O investigador defendeu que faz sentido incluir o indicador na análise, mas mais uma vez percebendo a sua variação geográfica e onde estão os doentes. “É como a ideia do há vida além do défice: é preciso pensar além do R0 e não tomar decisões com base em apenas um único elemento”.

À medida que o país começar a reabrir, será preciso continuar a vigiar este indicador, já que o risco de contágio e número de casos tende a aumentar. E quais são os patamares para manter a epidemia numa situação controlável? Para Baltazar Nunes, a ideia terá de ser a mesma: ver a velocidade de contágio mas também quem são e onde estão as pessoas infetadas. “O objetivo é conseguirmos que o aumento de casos seja o mais lento possível, protegendo os grupos de risco.
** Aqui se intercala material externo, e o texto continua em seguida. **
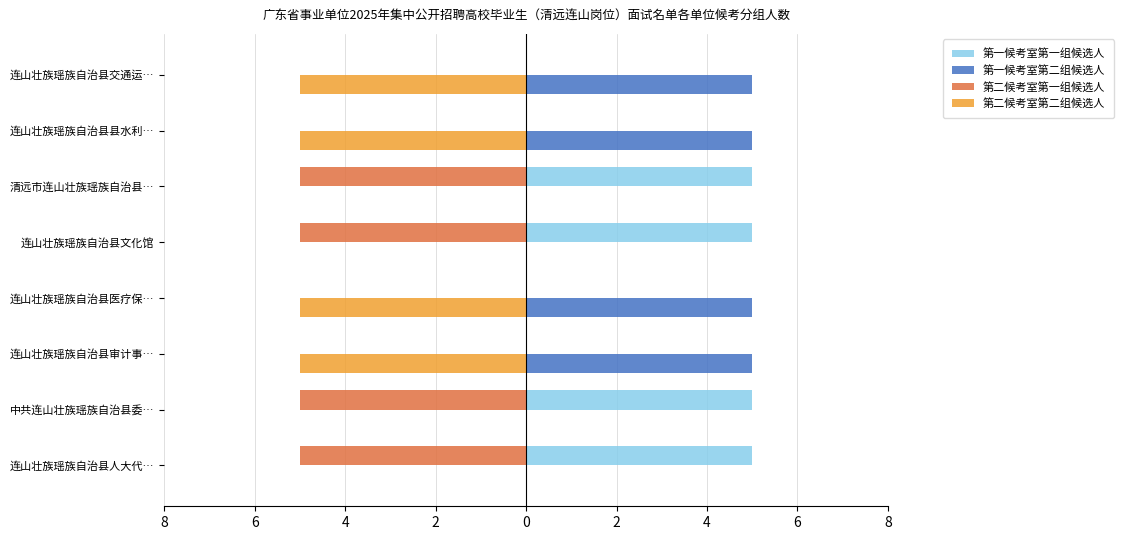

What are all the series names shown in the legend?

第一候考室第一组候选人, 第一候考室第二组候选人, 第二候考室第一组候选人, 第二候考室第二组候选人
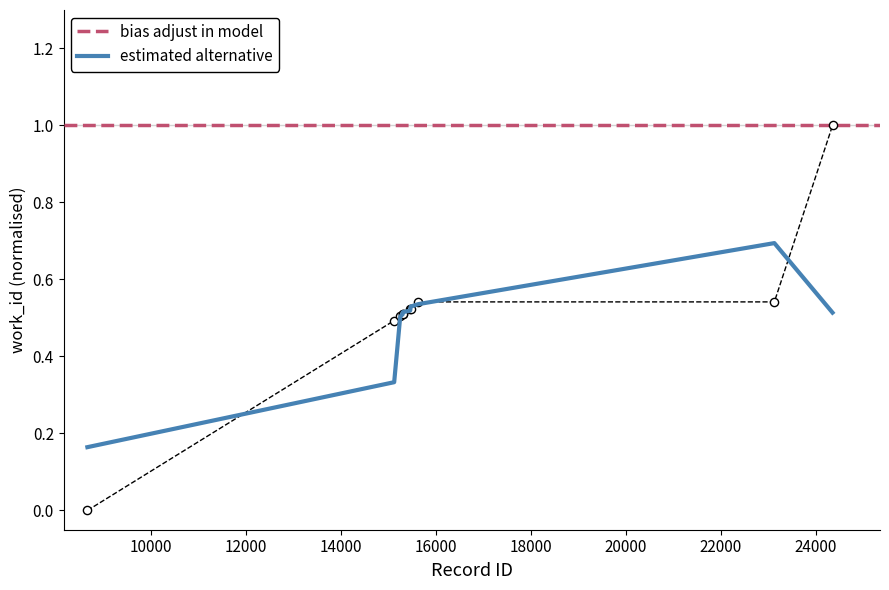

Between 15298 and 8658, which is larger?

15298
Dependerá muito do patamar de onde partimos, mas o ideal será estar entre 1 e 1,2 e se possível mantermo-nos abaixo disto. A partir de 1,5 pode ser mais difícil controlar”, diz.
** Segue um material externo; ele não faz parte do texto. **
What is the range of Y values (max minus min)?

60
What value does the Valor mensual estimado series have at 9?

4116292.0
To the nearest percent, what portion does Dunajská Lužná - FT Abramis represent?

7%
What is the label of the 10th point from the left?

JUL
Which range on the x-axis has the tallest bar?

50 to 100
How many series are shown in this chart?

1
Num cenário em que ultrapasse o 2, o especialista admite que o regresso do confinamento não pode ser descartado.

“A ideia é sempre tentar que se contenha. Mesmo que esteja em 1,2, depende de quem são as pessoas que se contagiam. Se um indivíduo infetar 1,2 mas forem todos saudáveis, abaixo dos 65 anos, que isso não leve a óbitos nem a muitas pessoas hospitalizadas, será perfeito porque também desenvolvemos alguma imunidade. Nesse sentido 1,5 seria melhor. A questão é se conseguimos isso mantendo um efeito de shielding (escudo) sobre os mais vulneráveis. Conseguimos fazer uma modelação teórica em que se tem em conta a população suscetível ao vírus, grupos etários, mas a dificuldade é que as populações não são estanques como nos modelos. A sociedade é dinâmica, uma pessoa com mais de 65 anos vai ter de ir à mercearia onde trabalham pessoas de outras faixas etárias, o mesmo com os cuidadores e pessoal de saúde. É preferível que o R0 esteja em valores mais controláveis para se, de um momento para o outro, nos apercebermos de que está a haver um descontrolo, ser mais fácil ajustar medidas”.
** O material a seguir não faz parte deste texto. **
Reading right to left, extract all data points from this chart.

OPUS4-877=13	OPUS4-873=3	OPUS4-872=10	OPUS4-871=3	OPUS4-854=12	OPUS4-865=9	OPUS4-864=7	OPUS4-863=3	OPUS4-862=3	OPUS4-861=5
E a abertura por setores é também importante por isso, defende Baltazar Nunes. “Se abrirem todos os setores ao mesmo tempo, os restaurantes, os cabeleiros, é menos percetível qual foi o setor que contribuiu para o aumento da velocidade de propagação do vírus para que se possam ajustar medidas”.

Quando esperar uma onda?

Baltazar explica que mantendo o R0 controlado, com medidas de distanciamento social, rastreio de contactos, a perspetiva é que mesmo que surjam picos nunca assumam grandes dimensões. Há no entanto o alerta que uma onda no inverno poderia ser maior, dado o conhecimento que existe da circulação sazonal de outros coronavírus humanos. O verão, além de permitir avaliar as estratégias de desconfinamento e perceber o que corre bem nos diferentes países, permitirá também ter mais luzes sobre a transmissão do novo vírus no inverno do hemisfério sul. Sendo certo que será preciso reforçar a capacidade de resposta, rastreio de contacto e vigilância epidemiológica. Apesar das questões éticas, Baltazar Nunes defende que todas as estratégias devem ser ponderadas, incluindo apps de rastreio de contactos, por exemplo na população mais jovem.